Exercise description. Output the lines of the records exactly, from the first through the one containing "(отсутствие признаков использования". Omit all pictures.

-.-.-

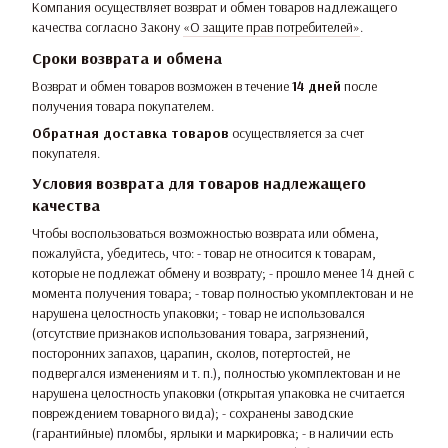
Компания осуществляет возврат и обмен товаров надлежащего
качества согласно Закону
«О защите прав потребителей»
.
Сроки возврата и обмена
Возврат и обмен товаров возможен в течение
14 дней
после
получения товара покупателем.
Обратная доставка товаров
осуществляется за счет
покупателя.
Условия возврата для товаров надлежащего
качества
Чтобы воспользоваться возможностью возврата или обмена,
пожалуйста, убедитесь, что: - товар не относится к товарам,
которые не подлежат обмену и возврату; - прошло менее 14 дней с
момента получения товара; - товар полностью укомплектован и не
нарушена целостность упаковки; - товар не использовался
(отсутствие признаков использования товара, загрязнений,
посторонних запахов, царапин, сколов, потертостей, не
подвергался изменениям и т. п.), полностью укомплектован и не
нарушена целостность упаковки (открытая упаковка не считается
повреждением товарного вида); - сохранены заводские
(гарантийные) пломбы, ярлыки и маркировка; - в наличии есть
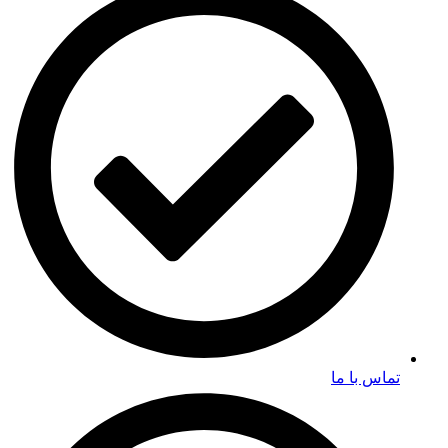
تماس با ما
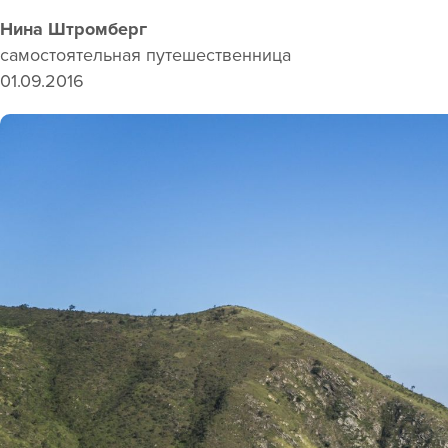
Нина Штромберг
самостоятельная
01.09.2016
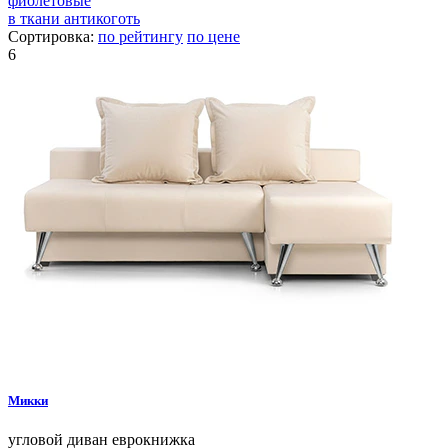
фиолетовые
в ткани антикоготь
Сортировка:
по рейтингу
по цене
6
Микки
угловой диван
еврокнижка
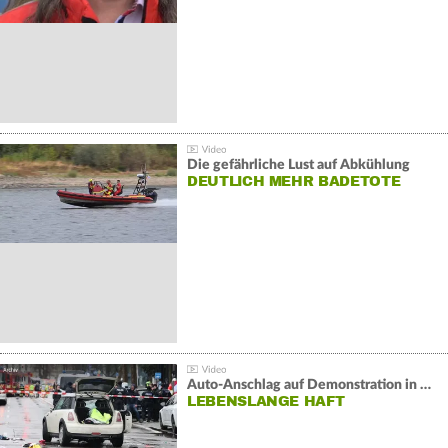
Die gefährliche Lust auf Abkühlung
DEUTLICH MEHR BADETOTE
Auto-Anschlag auf Demonstration in München:
LEBENSLANGE HAFT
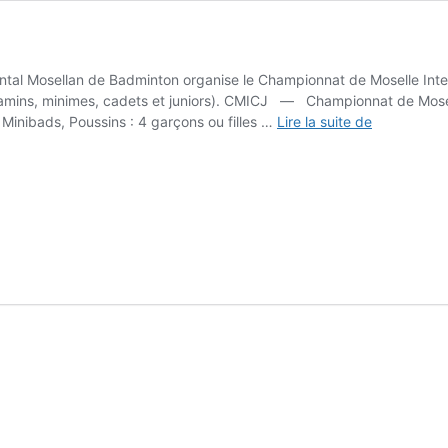
al Mosellan de Badminton organise le Championnat de Moselle InterC
jamins, minimes, cadets et juniors). CMICJ — Championnat de Mosel
Interclubs
Minibads, Poussins : 4 garçons ou filles …
Lire la suite de
Jeunes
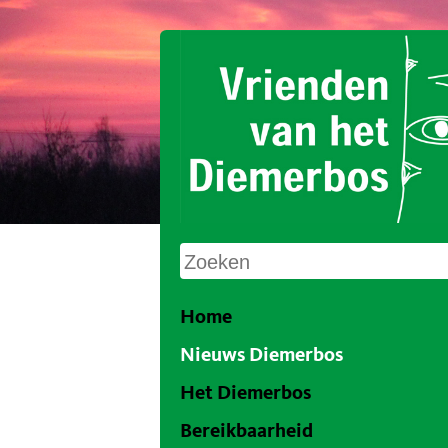
Home
Nieuws Diemerbos
Het Diemerbos
Bereikbaarheid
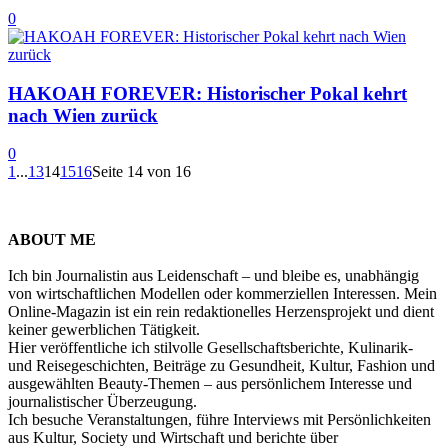
0
HAKOAH FOREVER: Historischer Pokal kehrt
nach Wien zurück
0
1
...
13
14
15
16
Seite 14 von 16
ABOUT ME
Ich bin Journalistin aus Leidenschaft – und bleibe es, unabhängig
von wirtschaftlichen Modellen oder kommerziellen Interessen. Mein
Online-Magazin ist ein rein redaktionelles Herzensprojekt und dient
keiner gewerblichen Tätigkeit.
Hier veröffentliche ich stilvolle Gesellschaftsberichte, Kulinarik-
und Reisegeschichten, Beiträge zu Gesundheit, Kultur, Fashion und
ausgewählten Beauty-Themen – aus persönlichem Interesse und
journalistischer Überzeugung.
Ich besuche Veranstaltungen, führe Interviews mit Persönlichkeiten
aus Kultur, Society und Wirtschaft und berichte über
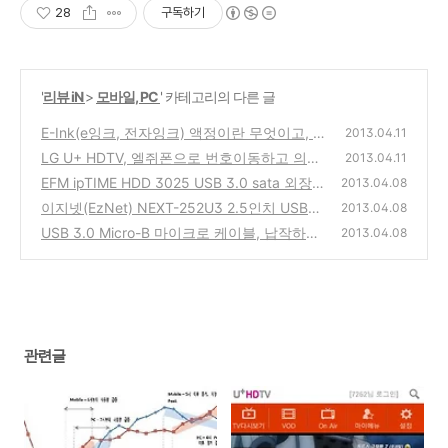
28
구독하기
'
리뷰 iN
>
모바일, PC
' 카테고리의 다른 글
E-Ink(e잉크, 전자잉크) 액정이란 무엇이고, 장
2013.04.11
단점은? - 전자도서 ebook 리더기에 사용되는
LG U+ HDTV, 엘쥐폰으로 번호이동하고 의무
2013.04.11
패널 제품 구입과 테블릿 구매 선택은?
사용해야 하는 월정액 V모아 서비스 앱 리뷰
(0)
EFM ipTIME HDD 3025 USB 3.0 sata 외장하
2013.04.08
드케이스 제품 구입 사용기 리뷰와 10핀 케이
(0)
이지넷(EzNet) NEXT-252U3 2.5인치 USB3.
2013.04.08
블 호환 문제와 장단점
0 외장하드케이스 추천 제품 구입 사용기와 장
(0)
USB 3.0 Micro-B 마이크로 케이블, 납작하고
2013.04.08
단점과 iptime 3025와의 비교
두개로 나누어진 잭이 연결된 제품의 용도와
(4)
판매처
(0)
관련글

-.-.-

Exercise response.
Компания осуществляет возврат и обмен товаров надлежащего
качества согласно Закону
«О защите прав потребителей»
.
Сроки возврата и обмена
Возврат и обмен товаров возможен в течение
14 дней
после
получения товара покупателем.
Обратная доставка товаров
осуществляется за счет
покупателя.
Условия возврата для товаров надлежащего
качества
Чтобы воспользоваться возможностью возврата или обмена,
пожалуйста, убедитесь, что: - товар не относится к товарам,
которые не подлежат обмену и возврату; - прошло менее 14 дней с
момента получения товара; - товар полностью укомплектован и не
нарушена целостность упаковки; - товар не использовался
(отсутствие признаков использования товара, загрязнений,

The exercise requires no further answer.